The New Right right-wing party appears to not have passed the electoral threshold, with all absentee ballots counted early Thursday. The party demands a recount, claiming "someone is cheating the right-wing out of votes."
Naftali Bennett and Ayelet Shaked's party appears to have missed the 3.25% threshold after the absentee ballots - known as the double-sealed envelopes that are counted last - had been counted. The double envelopes - which include soldiers, prisoners, hospital patients and Israeli diplomats abroad - amount to approximately 200,000 ballots.
The vote - following the general elections held across the country on Tuesday - appears to be split with Prime Minister Benjamin Netanyahu's Likud and the Blue and White Party lead by Benny Gantz receiving 35 seats each. The prime minister, however, secured a path to reelection by having a clear right-wing majority bloc in the Knesset.
The Central Elections Committee said earlier Thursday that it all but finished counting the votes for the 21st Knesset election and the overall number of valid votes currently stands at 4,299,822.
"The counting of the double-sealed envelopes has ended … but in light of the race being so tight and the significance of every single vote - which can influence the distribution of Knesset seats - and in order to preserve purity of elections, the Central Elections Committee is examining the process of tallying the votes,” said the elections ruling body in a statement.

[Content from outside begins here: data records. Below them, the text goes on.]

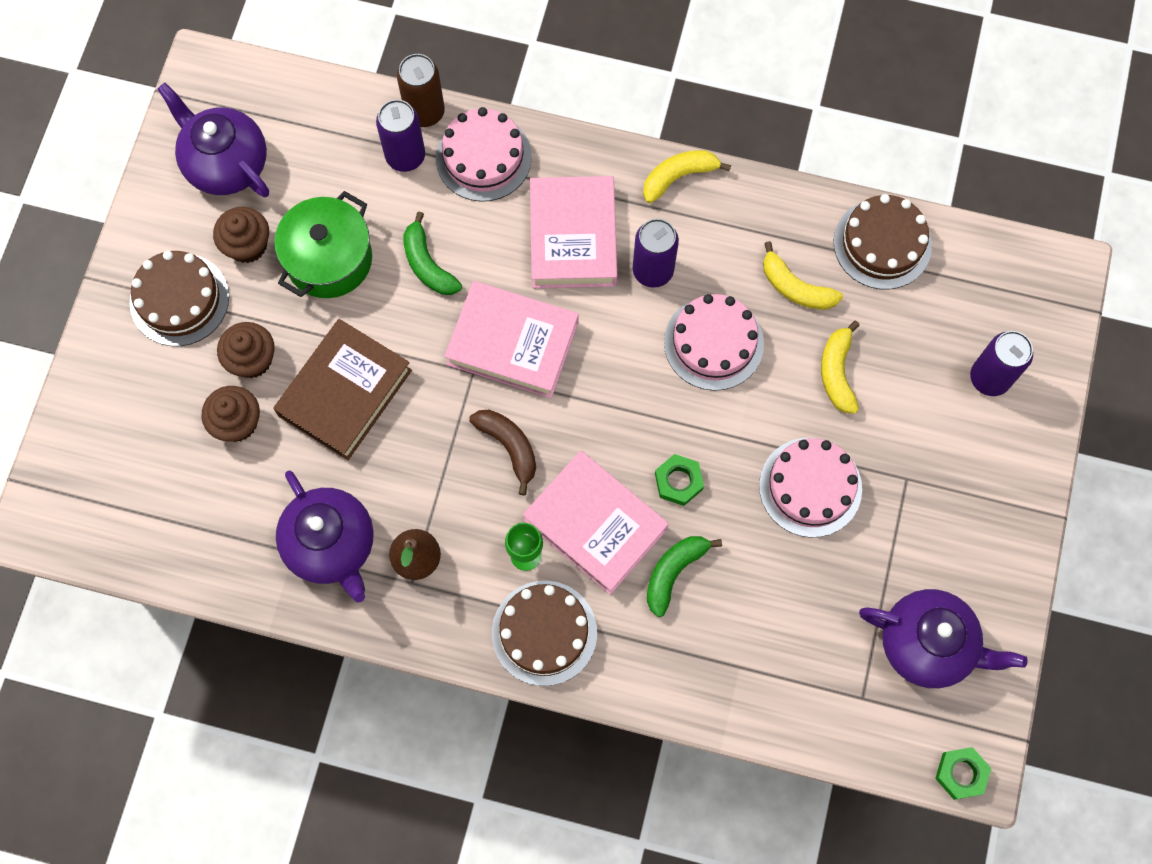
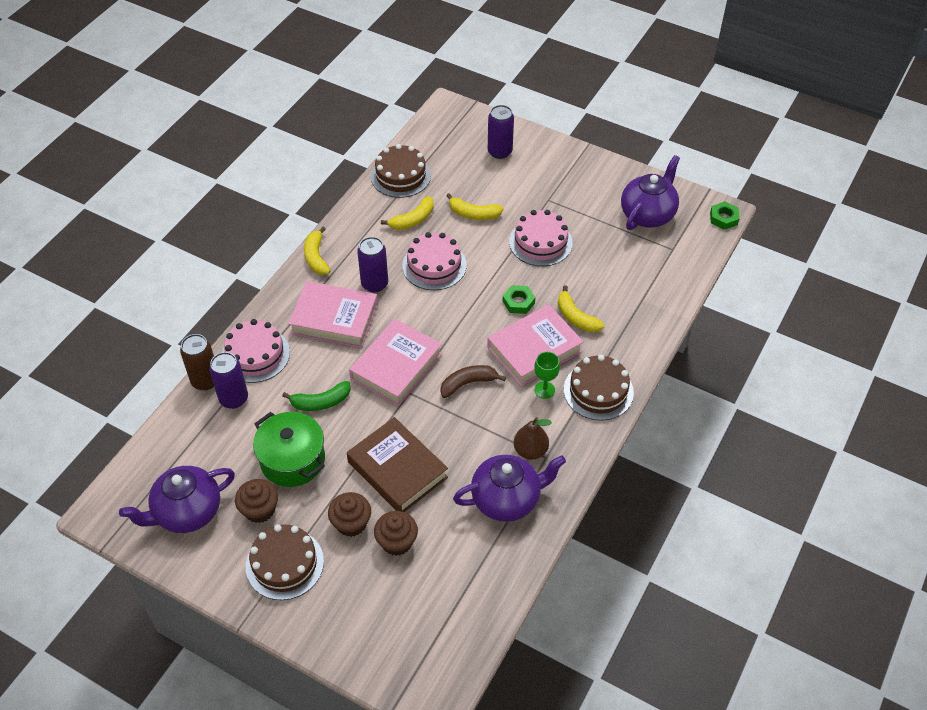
camera: 75 degrees left, 20 degrees down
green banana [647,536,722,617] -> yellow banana [558,285,604,332]

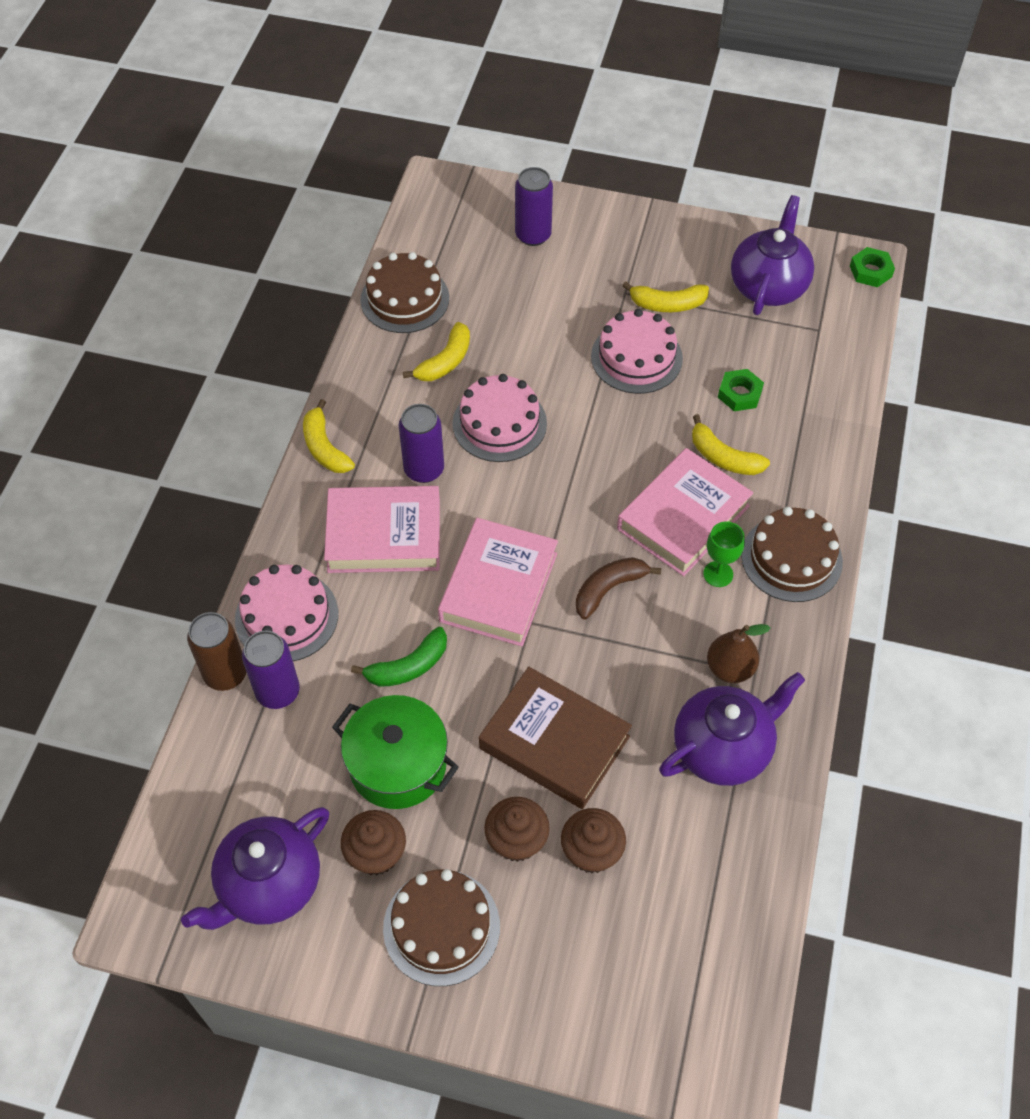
camera: 15 degrees left, 5 degrees up
yellow banana [446,193,504,220] -> yellow banana moved to [622,281,709,312]
green nut [502,285,535,314] -> green nut moved to [718,369,764,411]

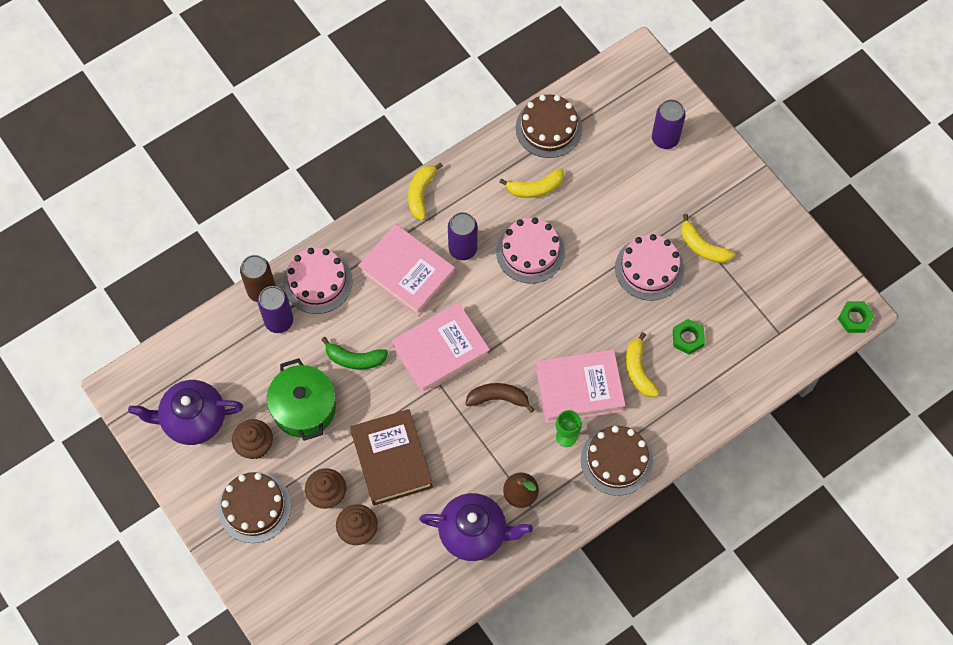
camera: 40 degrees right, 10 degrees up
purple teapot [731,195,814,315] -> none

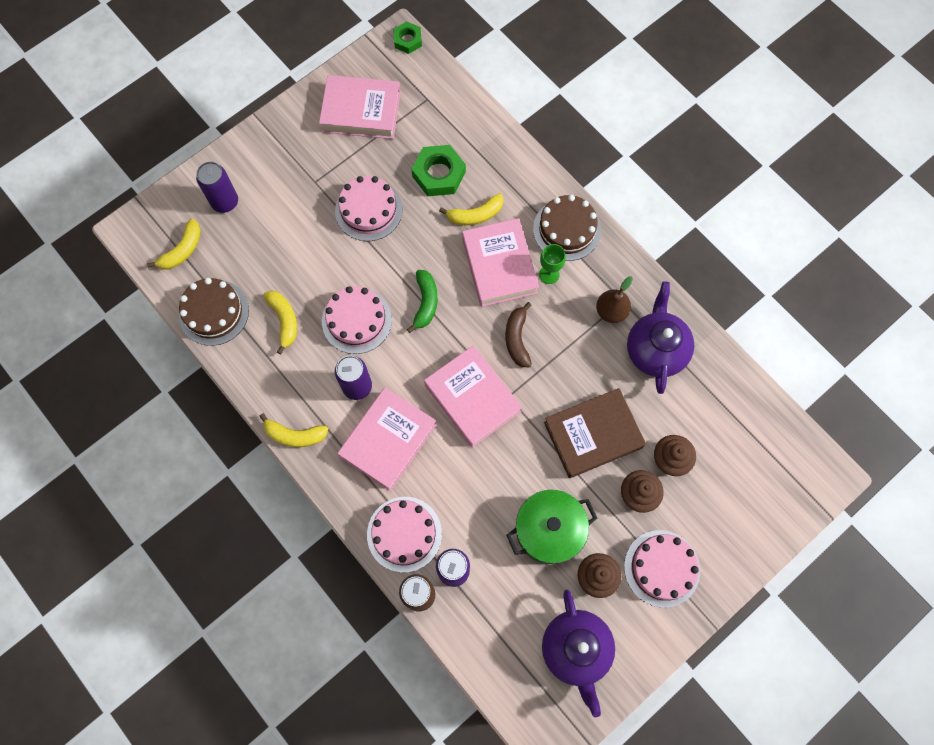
camera: 95 degrees left, 5 degrees up
brown cake [218,472,291,543] -> pink cake [624,530,700,608]
green banana [321,337,388,370] -> green banana moved to [407,270,438,333]
green nut [673,319,705,355] -> green nut [411,145,466,196], size x1.63
yellow banana [681,214,735,263] -> yellow banana moved to [147,219,201,270]
none -> pink book [319,75,401,139]

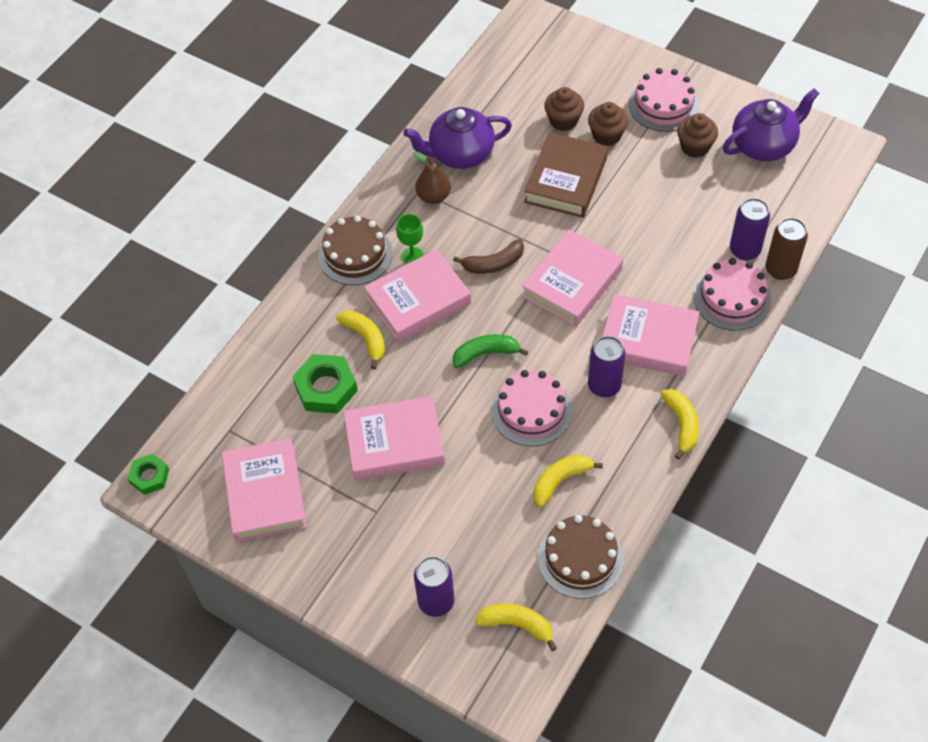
camera: 105 degrees left, 15 degrees down
pink cake [335,176,402,241] -> pink book [344,396,445,481]
green pot [506,490,597,564] -> none
brown book [544,388,646,478] -> brown book turned 60 degrees clockwise [524,132,608,218]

"We remain optimistic,” said Shaked after hearing the final results. “The earlier reports were good, so we have to wait for the final decision of the Central Elections Committee."

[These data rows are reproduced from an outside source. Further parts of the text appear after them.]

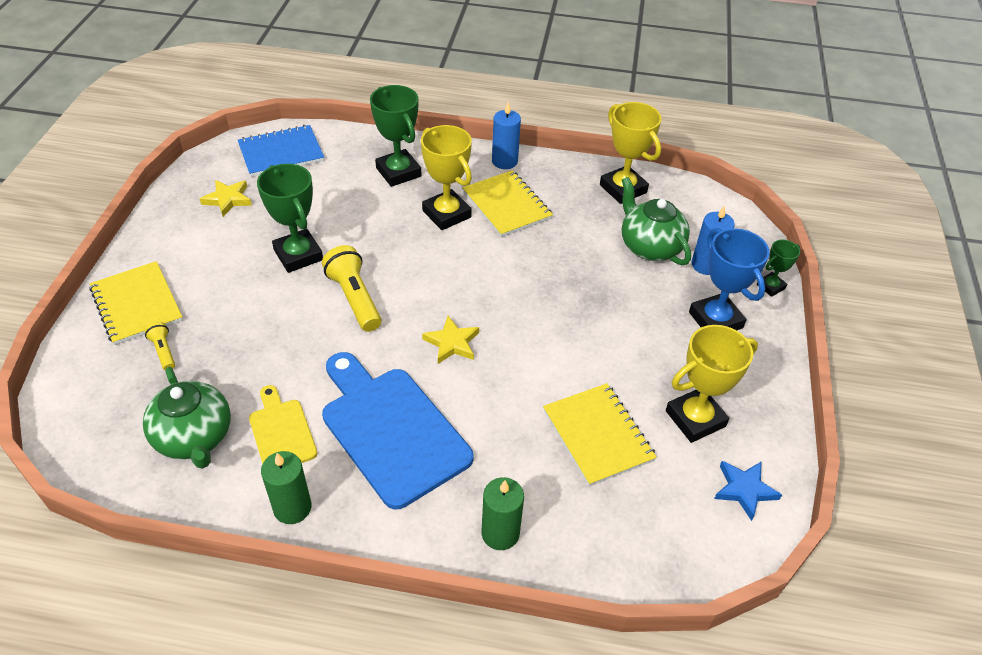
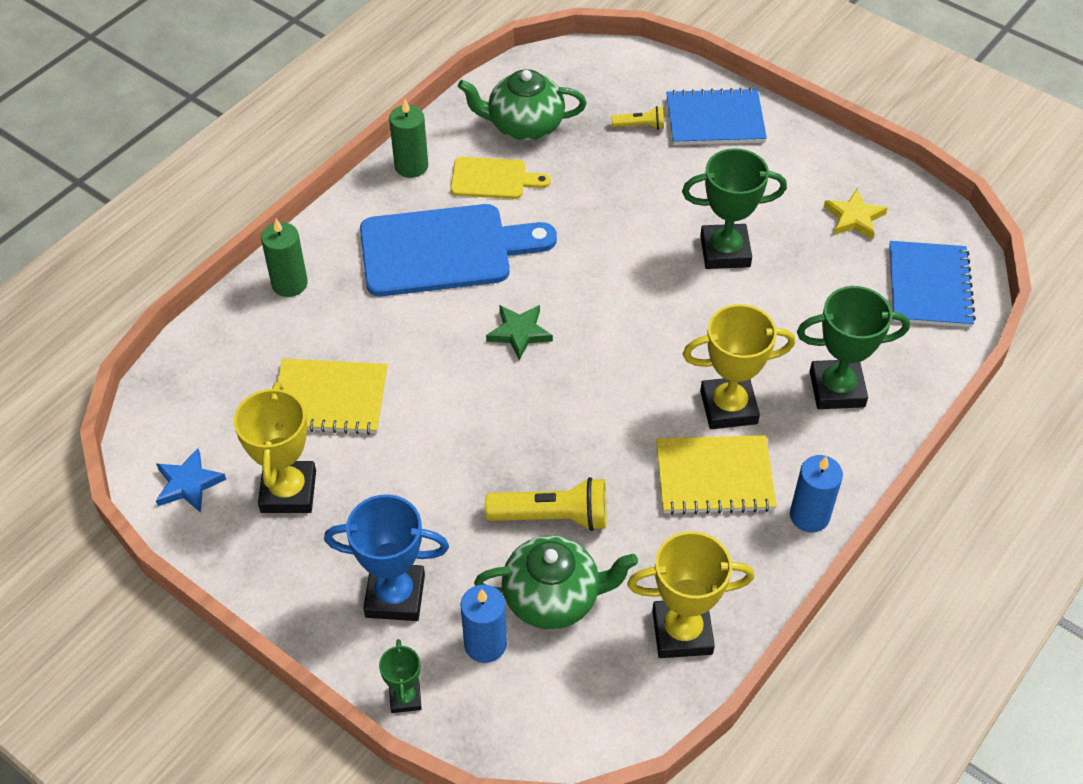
camera: 120 degrees right, 5 degrees up
yellow notebook [90,261,183,345] -> blue notebook [666,88,767,145]
yellow flashlight [322,245,381,332] -> yellow flashlight moved to [485,477,607,531]
yellow star [422,316,479,364] -> green star [486,305,553,360]

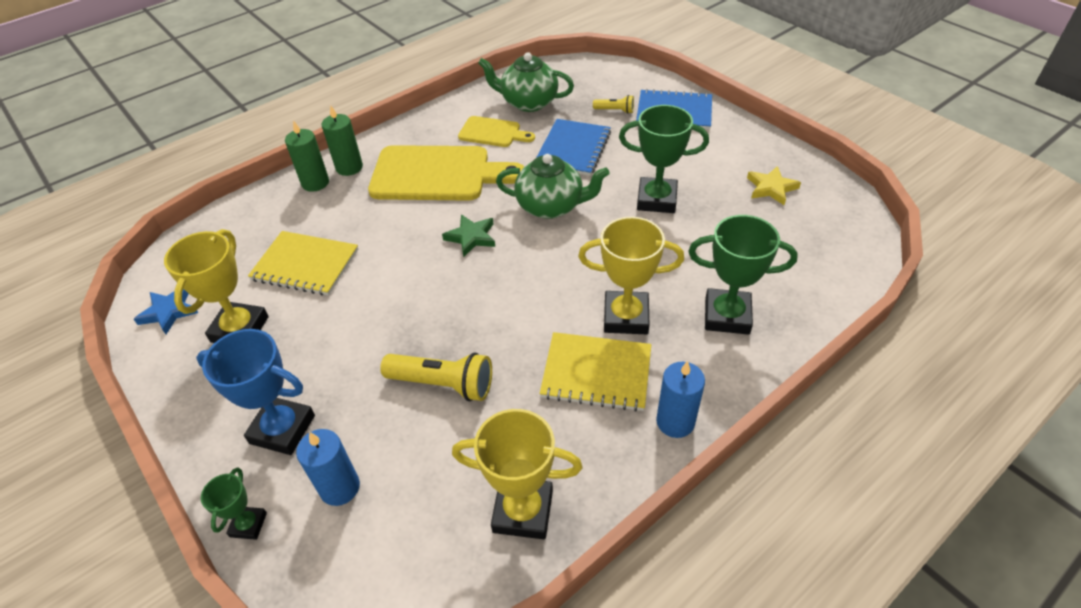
camera: 15 degrees right, 5 degrees down
blue cutting board [360,204,557,296] -> yellow cutting board [368,145,524,201]
green candle [389,99,428,178] -> green candle moved to [322,106,363,176]
green teapot [474,536,638,630] -> green teapot moved to [496,154,610,219]
blue notebook [889,241,976,327] -> blue notebook moved to [536,119,611,176]

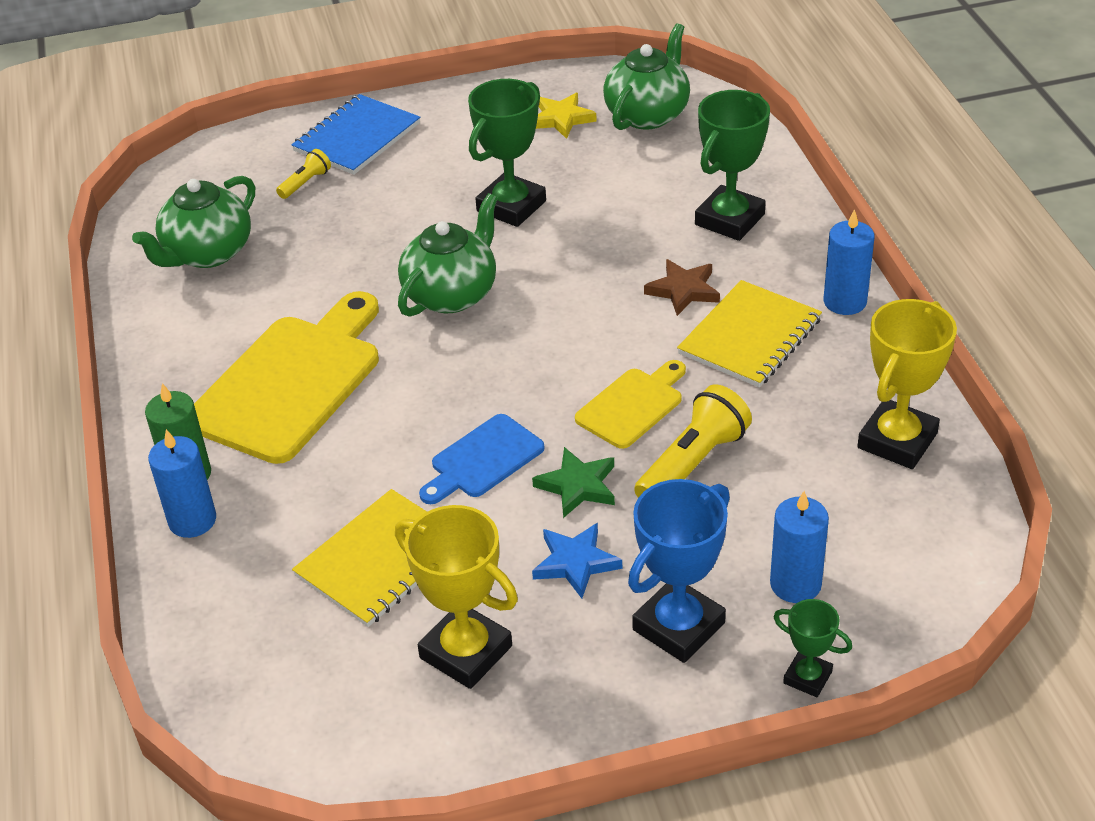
camera: 65 degrees left, 5 degrees down
blue star [134,289,198,334] -> blue star moved to [532,523,622,599]
green candle [285,120,329,192] -> blue candle [148,429,216,538]
green star [442,214,495,257] -> green star moved to [532,447,615,518]
yellow cutting board [458,116,535,147] -> yellow cutting board moved to [575,360,686,449]
blue notebook [536,119,611,176] -> none
yellow trophy [578,217,684,334] -> brown star [644,259,720,316]
none -> blue cutting board [419,414,545,504]
none -> green teapot [603,23,690,130]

As the votes of the soldiers were being tallied overnight Wednesday, it looked as though the New Right party would, after all, enter the Knesset with four seats. As the day progressed, however, the numbers appear to have dropped below the threshold mark once again.
“There are very strange things happening in the Central Elections Committee,” said election observers from the New Right party. "We weren’t allowed to enter the Central Elections Committee and their website supposedly was stuck … then the party's numbers suddenly dropped below the threshold, and the right-wing bloc in the Knesset dropped from 67 to 64 seats … We will demand a recount,” they added.

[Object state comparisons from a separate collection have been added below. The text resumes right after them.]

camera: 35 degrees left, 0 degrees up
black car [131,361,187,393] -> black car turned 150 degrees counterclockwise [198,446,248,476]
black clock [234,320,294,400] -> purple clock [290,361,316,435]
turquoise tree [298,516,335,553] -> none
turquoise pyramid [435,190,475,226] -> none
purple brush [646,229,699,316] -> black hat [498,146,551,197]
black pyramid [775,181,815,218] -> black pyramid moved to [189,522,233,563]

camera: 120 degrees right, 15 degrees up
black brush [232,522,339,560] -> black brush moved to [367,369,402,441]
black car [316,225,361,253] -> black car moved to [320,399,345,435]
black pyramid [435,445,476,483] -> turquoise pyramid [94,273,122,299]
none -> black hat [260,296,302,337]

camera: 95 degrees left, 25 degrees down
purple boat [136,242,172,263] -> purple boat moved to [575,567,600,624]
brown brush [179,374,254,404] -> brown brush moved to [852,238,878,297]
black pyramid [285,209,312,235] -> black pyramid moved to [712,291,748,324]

If the results stay as they appear to be at the moment, more political shifts are expected with Meretz expected to gain an additional Knesset seat - taking the left-wing party to a total of five - while the ultra-Orthodox United Torah Judaism party appears to have lost a seat, bringing them to a total of seven seats.
In addition, the joint Arab electoral list Ra'am-Balad - which by Wednesday looked to have failed to pass the threshold - now appears to have four Knesset seats.